→ BRIEF:
Give every entry again, exactly as it stands.

→ DATA EXCERPTS:

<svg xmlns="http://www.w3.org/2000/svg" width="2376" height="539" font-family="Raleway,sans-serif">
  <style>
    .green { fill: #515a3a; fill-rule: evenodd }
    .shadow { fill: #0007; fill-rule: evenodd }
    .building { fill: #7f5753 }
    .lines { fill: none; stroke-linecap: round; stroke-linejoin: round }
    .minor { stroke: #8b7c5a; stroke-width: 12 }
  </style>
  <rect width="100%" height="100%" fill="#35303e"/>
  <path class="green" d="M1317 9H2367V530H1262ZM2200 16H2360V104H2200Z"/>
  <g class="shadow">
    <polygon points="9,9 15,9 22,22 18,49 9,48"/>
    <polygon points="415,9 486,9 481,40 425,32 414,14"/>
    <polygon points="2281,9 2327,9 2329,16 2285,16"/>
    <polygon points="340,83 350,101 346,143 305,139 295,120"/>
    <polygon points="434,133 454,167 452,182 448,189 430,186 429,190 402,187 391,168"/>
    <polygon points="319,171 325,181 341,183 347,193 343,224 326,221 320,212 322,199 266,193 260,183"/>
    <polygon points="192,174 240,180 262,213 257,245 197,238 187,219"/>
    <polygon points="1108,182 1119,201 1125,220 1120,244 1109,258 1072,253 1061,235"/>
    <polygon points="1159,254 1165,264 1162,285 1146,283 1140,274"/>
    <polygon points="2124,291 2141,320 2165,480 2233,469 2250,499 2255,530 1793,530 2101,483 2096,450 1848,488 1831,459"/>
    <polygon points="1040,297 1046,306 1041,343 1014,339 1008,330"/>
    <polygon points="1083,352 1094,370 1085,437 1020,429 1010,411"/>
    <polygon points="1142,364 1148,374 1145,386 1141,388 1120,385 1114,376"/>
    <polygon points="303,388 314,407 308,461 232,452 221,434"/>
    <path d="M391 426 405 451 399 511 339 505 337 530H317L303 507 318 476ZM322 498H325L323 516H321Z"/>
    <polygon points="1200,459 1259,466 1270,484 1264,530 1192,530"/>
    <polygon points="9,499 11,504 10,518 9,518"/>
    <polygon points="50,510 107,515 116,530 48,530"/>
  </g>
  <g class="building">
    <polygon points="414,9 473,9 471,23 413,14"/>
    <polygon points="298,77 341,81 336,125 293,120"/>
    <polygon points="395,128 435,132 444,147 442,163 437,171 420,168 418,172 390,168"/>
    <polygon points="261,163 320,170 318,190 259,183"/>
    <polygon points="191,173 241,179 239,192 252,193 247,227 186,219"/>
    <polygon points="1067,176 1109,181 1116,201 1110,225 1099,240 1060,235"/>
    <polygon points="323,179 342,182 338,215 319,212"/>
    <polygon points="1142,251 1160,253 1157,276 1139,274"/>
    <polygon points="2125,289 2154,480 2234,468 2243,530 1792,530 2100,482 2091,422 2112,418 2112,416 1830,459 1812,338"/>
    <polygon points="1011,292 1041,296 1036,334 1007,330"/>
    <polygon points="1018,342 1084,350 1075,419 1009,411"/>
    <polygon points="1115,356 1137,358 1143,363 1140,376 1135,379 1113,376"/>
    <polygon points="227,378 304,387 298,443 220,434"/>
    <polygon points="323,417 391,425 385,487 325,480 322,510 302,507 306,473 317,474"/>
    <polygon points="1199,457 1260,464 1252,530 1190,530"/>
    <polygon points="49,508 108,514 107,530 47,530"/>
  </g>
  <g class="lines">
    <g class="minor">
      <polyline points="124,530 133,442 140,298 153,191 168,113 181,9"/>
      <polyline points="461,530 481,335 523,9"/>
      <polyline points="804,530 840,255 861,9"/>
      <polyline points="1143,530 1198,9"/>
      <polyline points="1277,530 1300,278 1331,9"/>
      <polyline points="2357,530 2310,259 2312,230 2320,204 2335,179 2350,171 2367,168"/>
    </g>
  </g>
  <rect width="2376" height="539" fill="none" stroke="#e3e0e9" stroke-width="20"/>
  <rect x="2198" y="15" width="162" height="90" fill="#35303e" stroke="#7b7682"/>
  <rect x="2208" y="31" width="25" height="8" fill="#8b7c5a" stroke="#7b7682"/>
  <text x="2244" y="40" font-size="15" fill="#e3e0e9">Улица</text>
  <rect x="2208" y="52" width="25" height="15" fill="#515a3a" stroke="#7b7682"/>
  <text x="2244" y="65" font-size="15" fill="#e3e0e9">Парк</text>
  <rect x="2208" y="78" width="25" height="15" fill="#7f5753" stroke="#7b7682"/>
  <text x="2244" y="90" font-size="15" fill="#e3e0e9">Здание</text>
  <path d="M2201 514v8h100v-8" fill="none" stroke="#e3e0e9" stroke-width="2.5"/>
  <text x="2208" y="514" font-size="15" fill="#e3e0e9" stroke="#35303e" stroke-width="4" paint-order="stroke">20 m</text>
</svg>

→ ANSWER FOR THE TASK:
<svg xmlns="http://www.w3.org/2000/svg" width="2376" height="539" font-family="Raleway,sans-serif">
  <style>
    .green { fill: #515a3a; fill-rule: evenodd }
    .shadow { fill: #0007; fill-rule: evenodd }
    .building { fill: #7f5753 }
    .lines { fill: none; stroke-linecap: round; stroke-linejoin: round }
    .minor { stroke: #8b7c5a; stroke-width: 12 }
  </style>
  <rect width="100%" height="100%" fill="#35303e"/>
  <path class="green" d="M1317 9H2367V530H1262ZM2200 16H2360V104H2200Z"/>
  <g class="shadow">
    <polygon points="9,9 15,9 22,22 18,49 9,48"/>
    <polygon points="415,9 486,9 481,40 425,32 414,14"/>
    <polygon points="2281,9 2327,9 2329,16 2285,16"/>
    <polygon points="340,83 350,101 346,143 305,139 295,120"/>
    <polygon points="434,133 454,167 452,182 448,189 430,186 429,190 402,187 391,168"/>
    <polygon points="319,171 325,181 341,183 347,193 343,224 326,221 320,212 322,199 266,193 260,183"/>
    <polygon points="192,174 240,180 262,213 257,245 197,238 187,219"/>
    <polygon points="1108,182 1119,201 1125,220 1120,244 1109,258 1072,253 1061,235"/>
    <polygon points="1159,254 1165,264 1162,285 1146,283 1140,274"/>
    <polygon points="2124,291 2141,320 2165,480 2233,469 2250,499 2255,530 1793,530 2101,483 2096,450 1848,488 1831,459"/>
    <polygon points="1040,297 1046,306 1041,343 1014,339 1008,330"/>
    <polygon points="1083,352 1094,370 1085,437 1020,429 1010,411"/>
    <polygon points="1142,364 1148,374 1145,386 1141,388 1120,385 1114,376"/>
    <polygon points="303,388 314,407 308,461 232,452 221,434"/>
    <path d="M391 426 405 451 399 511 339 505 337 530H317L303 507 318 476ZM322 498H325L323 516H321Z"/>
    <polygon points="1200,459 1259,466 1270,484 1264,530 1192,530"/>
    <polygon points="9,499 11,504 10,518 9,518"/>
    <polygon points="50,510 107,515 116,530 48,530"/>
  </g>
  <g class="building">
    <polygon points="414,9 473,9 471,23 413,14"/>
    <polygon points="298,77 341,81 336,125 293,120"/>
    <polygon points="395,128 435,132 444,147 442,163 437,171 420,168 418,172 390,168"/>
    <polygon points="261,163 320,170 318,190 259,183"/>
    <polygon points="191,173 241,179 239,192 252,193 247,227 186,219"/>
    <polygon points="1067,176 1109,181 1116,201 1110,225 1099,240 1060,235"/>
    <polygon points="323,179 342,182 338,215 319,212"/>
    <polygon points="1142,251 1160,253 1157,276 1139,274"/>
    <polygon points="2125,289 2154,480 2234,468 2243,530 1792,530 2100,482 2091,422 2112,418 2112,416 1830,459 1812,338"/>
    <polygon points="1011,292 1041,296 1036,334 1007,330"/>
    <polygon points="1018,342 1084,350 1075,419 1009,411"/>
    <polygon points="1115,356 1137,358 1143,363 1140,376 1135,379 1113,376"/>
    <polygon points="227,378 304,387 298,443 220,434"/>
    <polygon points="323,417 391,425 385,487 325,480 322,510 302,507 306,473 317,474"/>
    <polygon points="1199,457 1260,464 1252,530 1190,530"/>
    <polygon points="49,508 108,514 107,530 47,530"/>
  </g>
  <g class="lines">
    <g class="minor">
      <polyline points="124,530 133,442 140,298 153,191 168,113 181,9"/>
      <polyline points="461,530 481,335 523,9"/>
      <polyline points="804,530 840,255 861,9"/>
      <polyline points="1143,530 1198,9"/>
      <polyline points="1277,530 1300,278 1331,9"/>
      <polyline points="2357,530 2310,259 2312,230 2320,204 2335,179 2350,171 2367,168"/>
    </g>
  </g>
  <rect width="2376" height="539" fill="none" stroke="#e3e0e9" stroke-width="20"/>
  <rect x="2198" y="15" width="162" height="90" fill="#35303e" stroke="#7b7682"/>
  <rect x="2208" y="31" width="25" height="8" fill="#8b7c5a" stroke="#7b7682"/>
  <text x="2244" y="40" font-size="15" fill="#e3e0e9">Улица</text>
  <rect x="2208" y="52" width="25" height="15" fill="#515a3a" stroke="#7b7682"/>
  <text x="2244" y="65" font-size="15" fill="#e3e0e9">Парк</text>
  <rect x="2208" y="78" width="25" height="15" fill="#7f5753" stroke="#7b7682"/>
  <text x="2244" y="90" font-size="15" fill="#e3e0e9">Здание</text>
  <path d="M2201 514v8h100v-8" fill="none" stroke="#e3e0e9" stroke-width="2.5"/>
  <text x="2208" y="514" font-size="15" fill="#e3e0e9" stroke="#35303e" stroke-width="4" paint-order="stroke">20 m</text>
</svg>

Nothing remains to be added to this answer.